Applied behavior specialists from the New England Center for Children (NECC), a non-profit research and education center, will be working closely with students, teachers and parents in the autism program to improve readiness skills for general education curriculum, build better social cues and encourage new methods of teaching children with autism.

Dedicated in transforming the lives of children with autism through education, research and technology, NECC is providing essential skills for Warren-Prescott’s autistic community based on proven teaching methods and over 35 years of research and practice.  NECC has created the Autism Curriculum Encyclopedia (ACE) which is an interactive database containing assessment tools, lesson plans, teaching materials, and student performance reports for more than 1,300 skills drawn from curriculum used at NECC.

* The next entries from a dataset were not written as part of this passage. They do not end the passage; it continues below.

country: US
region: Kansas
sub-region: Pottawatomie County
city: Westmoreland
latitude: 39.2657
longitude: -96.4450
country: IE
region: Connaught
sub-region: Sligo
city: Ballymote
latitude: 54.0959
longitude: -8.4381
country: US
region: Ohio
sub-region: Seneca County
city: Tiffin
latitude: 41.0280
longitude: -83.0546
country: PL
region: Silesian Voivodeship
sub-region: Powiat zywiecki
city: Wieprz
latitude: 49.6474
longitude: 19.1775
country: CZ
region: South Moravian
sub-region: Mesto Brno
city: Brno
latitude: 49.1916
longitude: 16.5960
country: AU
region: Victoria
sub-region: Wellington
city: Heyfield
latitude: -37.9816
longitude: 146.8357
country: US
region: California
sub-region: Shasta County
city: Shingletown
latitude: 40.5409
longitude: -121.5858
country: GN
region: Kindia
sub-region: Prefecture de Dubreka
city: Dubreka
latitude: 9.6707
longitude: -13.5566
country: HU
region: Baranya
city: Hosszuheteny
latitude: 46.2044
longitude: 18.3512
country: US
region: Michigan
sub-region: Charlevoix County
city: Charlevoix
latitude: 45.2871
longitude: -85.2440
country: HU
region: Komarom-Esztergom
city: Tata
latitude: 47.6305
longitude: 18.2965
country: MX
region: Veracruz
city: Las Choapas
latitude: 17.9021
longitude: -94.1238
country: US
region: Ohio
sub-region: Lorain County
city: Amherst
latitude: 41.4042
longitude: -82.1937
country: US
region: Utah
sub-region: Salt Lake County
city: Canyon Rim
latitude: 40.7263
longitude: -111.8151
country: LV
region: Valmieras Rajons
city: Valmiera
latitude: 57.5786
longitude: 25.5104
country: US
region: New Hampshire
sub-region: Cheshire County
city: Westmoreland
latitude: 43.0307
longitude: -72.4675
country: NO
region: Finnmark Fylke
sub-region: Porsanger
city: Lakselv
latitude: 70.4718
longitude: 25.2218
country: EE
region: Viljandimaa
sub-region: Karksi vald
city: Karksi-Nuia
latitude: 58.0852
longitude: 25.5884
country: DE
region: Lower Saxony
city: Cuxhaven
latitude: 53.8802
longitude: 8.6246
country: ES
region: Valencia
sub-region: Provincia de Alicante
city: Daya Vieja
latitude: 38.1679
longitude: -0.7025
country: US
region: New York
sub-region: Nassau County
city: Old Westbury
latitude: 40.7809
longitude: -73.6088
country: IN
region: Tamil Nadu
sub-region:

Improving science and technology skills among elementary and middle school students is becoming an essential goal for all of our nation’s youth in public schools.  Warren-Prescott has stepped up their efforts by introducing programs from Boston-based Science from Scientists (SfS), non-profit firm striving to improve science and technology awareness in today’s schools.  SfS typically works with more than 24 schools, roughly 2,000 students annually, to instruct children based on Massachusetts STEM framework curriculum, or Science, Technology, Engineering & Math.  STEM standards were developed based on Governor Deval Patrick’s STEM Advisory Council, created to ensure that all students are educated in STEM fields, enabling them to pursue post-secondary degrees or careers in these areas.

“We’re very lucky that our school is located in a hotbed of science, research and technology companies as well as campuses of higher learning, such as MIT,” said Principal Michele Davis.  “What better way to learn science than to learn it from actual scientists.”